Macropad Project
This was a fun one. I’ve wanted to get a macropad for some time now. If you aren’t familiar with macropads, they are simply a small standalone keyboard, sometimes with a knob as an additional control type. I didn’t like most of the cheap products I saw on Amazon, but I also wasn’t looking to spend on the high end for it either. I wanted it to blend aesthetically with my mechanical keyboard and I wanted it to have customizable switches and keycaps so that I could push the style integration to its maximum. There’s also a bit of software called VIA, and compatibility with it was a must as well. This is what allows you to easily program the buttons, knobs and combination of the two however you’d like to perform keyboard shortcuts, recorded key macros, and more (hence the “marco” in macropad).
I’d been looking for some time, and one night was wandering around a combination of subreddits and Google when my search strings brought back the Momokai website. Specifically, a product page for the Aurora macropad from Momokai. I’d never heard of Momokai, but damned if they didn’t make a reasonably priced product that checked every one of my boxes and then some. This thing looked to have build quality way above what I’d been seeing in the same budget. It was an all aluminum design, and I could see from the images online that it disassembled very easily for customization. It only came in anodized black aluminum, but I’ve painted metal parts for other projects, and I knew I could make this thing look perfect for my desk setup.

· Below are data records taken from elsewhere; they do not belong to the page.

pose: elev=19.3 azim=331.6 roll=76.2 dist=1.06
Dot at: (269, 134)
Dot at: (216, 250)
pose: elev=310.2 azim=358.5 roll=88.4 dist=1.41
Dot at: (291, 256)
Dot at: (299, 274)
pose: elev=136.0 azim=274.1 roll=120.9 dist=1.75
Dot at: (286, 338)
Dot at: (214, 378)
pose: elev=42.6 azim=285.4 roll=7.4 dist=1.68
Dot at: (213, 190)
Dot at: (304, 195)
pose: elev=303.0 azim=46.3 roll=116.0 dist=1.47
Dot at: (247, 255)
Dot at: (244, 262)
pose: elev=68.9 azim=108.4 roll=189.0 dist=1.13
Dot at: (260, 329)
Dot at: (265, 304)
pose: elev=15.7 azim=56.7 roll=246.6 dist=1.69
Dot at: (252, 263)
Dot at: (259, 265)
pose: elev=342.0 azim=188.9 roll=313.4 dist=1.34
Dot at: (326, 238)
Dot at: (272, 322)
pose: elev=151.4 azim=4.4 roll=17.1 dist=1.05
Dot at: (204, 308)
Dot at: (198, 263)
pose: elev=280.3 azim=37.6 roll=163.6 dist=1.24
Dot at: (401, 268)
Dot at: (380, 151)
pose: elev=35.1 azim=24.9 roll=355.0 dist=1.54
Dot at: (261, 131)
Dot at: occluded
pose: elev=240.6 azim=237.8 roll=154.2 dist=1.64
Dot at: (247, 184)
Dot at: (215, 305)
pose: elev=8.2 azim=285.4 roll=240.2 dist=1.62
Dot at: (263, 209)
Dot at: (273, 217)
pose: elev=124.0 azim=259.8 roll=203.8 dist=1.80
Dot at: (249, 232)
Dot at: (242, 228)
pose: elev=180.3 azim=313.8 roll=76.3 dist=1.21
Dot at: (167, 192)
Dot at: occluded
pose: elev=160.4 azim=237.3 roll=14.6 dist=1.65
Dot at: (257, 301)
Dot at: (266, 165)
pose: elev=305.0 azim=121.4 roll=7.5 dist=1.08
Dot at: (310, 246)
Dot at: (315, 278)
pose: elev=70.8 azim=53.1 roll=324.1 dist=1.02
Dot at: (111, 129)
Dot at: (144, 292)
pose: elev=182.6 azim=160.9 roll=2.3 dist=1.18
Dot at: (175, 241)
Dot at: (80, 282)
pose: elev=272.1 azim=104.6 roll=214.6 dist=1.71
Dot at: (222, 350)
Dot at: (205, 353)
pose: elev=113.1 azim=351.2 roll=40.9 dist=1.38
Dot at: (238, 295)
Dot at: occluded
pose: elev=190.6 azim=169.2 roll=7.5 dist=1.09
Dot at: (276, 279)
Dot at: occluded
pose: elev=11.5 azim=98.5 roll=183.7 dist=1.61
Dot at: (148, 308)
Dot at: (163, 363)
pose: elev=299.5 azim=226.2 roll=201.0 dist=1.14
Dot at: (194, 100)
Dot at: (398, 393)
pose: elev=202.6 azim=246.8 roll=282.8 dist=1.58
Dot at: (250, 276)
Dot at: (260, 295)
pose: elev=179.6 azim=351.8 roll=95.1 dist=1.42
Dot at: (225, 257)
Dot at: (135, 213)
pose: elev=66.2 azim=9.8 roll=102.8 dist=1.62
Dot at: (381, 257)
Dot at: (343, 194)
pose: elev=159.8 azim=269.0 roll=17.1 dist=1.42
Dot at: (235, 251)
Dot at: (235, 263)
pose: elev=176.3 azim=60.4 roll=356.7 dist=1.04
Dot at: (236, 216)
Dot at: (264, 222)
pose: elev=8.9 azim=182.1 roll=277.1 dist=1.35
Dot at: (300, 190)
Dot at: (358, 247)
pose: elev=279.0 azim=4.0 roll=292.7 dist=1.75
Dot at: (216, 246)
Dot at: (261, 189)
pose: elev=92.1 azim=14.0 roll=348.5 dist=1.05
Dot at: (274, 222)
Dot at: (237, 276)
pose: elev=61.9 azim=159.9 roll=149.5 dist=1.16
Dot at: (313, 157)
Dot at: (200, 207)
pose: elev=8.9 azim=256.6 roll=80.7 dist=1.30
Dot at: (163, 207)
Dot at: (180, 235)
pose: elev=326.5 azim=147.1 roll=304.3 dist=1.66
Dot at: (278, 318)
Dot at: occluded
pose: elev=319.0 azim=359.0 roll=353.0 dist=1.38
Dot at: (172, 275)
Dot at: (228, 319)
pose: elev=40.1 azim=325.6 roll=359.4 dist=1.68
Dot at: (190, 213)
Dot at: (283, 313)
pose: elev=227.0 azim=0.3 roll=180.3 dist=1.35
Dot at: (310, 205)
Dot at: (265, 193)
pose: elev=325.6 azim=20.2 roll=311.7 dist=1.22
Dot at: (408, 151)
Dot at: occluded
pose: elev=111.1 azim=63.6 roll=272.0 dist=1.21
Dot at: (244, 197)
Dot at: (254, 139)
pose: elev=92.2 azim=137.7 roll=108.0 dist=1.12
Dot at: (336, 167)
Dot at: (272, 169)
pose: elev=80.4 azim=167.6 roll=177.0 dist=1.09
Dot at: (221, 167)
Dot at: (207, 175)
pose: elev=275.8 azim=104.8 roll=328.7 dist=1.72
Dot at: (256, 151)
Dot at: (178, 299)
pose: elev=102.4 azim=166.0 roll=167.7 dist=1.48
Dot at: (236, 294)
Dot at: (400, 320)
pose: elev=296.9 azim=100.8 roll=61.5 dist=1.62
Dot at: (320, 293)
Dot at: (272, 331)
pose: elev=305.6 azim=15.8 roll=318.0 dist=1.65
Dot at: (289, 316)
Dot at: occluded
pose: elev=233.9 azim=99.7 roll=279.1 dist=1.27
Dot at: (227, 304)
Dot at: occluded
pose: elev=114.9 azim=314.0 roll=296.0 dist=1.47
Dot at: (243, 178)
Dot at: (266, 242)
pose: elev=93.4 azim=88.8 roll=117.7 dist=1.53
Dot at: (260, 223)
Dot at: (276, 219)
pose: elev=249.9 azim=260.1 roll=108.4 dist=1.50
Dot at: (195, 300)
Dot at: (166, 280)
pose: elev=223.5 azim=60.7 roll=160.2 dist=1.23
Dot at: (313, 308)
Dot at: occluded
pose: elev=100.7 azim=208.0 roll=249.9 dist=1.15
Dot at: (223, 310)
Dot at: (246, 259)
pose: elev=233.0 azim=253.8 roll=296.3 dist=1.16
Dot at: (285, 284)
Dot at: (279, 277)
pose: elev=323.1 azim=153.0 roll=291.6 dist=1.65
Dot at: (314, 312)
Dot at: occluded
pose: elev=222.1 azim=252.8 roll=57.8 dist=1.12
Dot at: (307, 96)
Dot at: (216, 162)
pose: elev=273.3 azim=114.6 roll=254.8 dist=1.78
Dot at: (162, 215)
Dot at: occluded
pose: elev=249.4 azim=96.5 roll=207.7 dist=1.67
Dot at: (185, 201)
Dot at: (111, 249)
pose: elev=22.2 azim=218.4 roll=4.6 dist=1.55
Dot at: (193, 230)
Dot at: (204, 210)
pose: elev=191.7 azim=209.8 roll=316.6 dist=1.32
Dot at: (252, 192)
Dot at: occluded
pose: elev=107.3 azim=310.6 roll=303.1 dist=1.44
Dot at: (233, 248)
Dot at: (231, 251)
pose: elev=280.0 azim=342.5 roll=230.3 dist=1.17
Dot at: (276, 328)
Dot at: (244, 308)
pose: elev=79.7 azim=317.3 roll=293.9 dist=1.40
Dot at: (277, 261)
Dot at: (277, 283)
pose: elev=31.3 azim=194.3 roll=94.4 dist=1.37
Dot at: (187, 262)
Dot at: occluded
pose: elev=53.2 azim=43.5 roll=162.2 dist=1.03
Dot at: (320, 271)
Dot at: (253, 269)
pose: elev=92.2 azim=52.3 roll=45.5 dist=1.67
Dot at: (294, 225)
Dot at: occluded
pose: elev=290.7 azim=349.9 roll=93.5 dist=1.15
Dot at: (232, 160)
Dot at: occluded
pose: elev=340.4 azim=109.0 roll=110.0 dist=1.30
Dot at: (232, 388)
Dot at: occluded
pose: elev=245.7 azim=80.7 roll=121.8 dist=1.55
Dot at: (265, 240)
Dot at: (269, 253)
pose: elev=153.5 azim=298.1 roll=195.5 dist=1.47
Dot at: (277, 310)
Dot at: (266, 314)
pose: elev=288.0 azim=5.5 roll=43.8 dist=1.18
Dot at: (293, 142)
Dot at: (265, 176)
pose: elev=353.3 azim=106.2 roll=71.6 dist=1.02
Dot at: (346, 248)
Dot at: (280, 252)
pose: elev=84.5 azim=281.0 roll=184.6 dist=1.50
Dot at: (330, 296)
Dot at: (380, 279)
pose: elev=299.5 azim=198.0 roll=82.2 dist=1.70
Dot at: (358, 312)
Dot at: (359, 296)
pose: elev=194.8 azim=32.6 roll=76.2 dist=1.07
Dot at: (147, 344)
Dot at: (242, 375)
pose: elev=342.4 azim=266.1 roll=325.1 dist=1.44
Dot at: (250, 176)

I ordered it, and then got to work. I did several coats of paint on the parts to carefully bring it from stock black to a matte white that looks perfect next to the keyboard. Using left over keycaps from my mechanical keyboard set makes it look like it belongs right next to it. Here are a few images of the product as it is out of the box, and then my customized beauty:
I’ve only just started to program the keys with shortcuts and macros. I want to do this slowly so that I build the muscle memory and make it a true productivity gain vs. just a fun little geek project. My first macro is a simple, but often used one. When I press #1, the macro executes keyboard shortcuts with millisecond pauses where needed to achieve the following workflow:
- Bring Microsoft Teams to front most focus.
- Toggle to the Chats pane of Teams.
- Start a new chat.
- Put the keyboard cursor focus in the Contact box for the chat.
That’s it. Once these steps happen in a matter of a second or two, no matter where I was on my computer, I’m now typing the name of the person I need to chat with and either starting a new chat or bringing up the existing chat thread. I use this many times a day in my work. It saves me both keystrokes and from getting distracted along the way. Sometimes my Cmd+Tab to Teams would land me in another channel or conversation that would take my focus away from chatting with the contact I need to talk to now for the task at hand.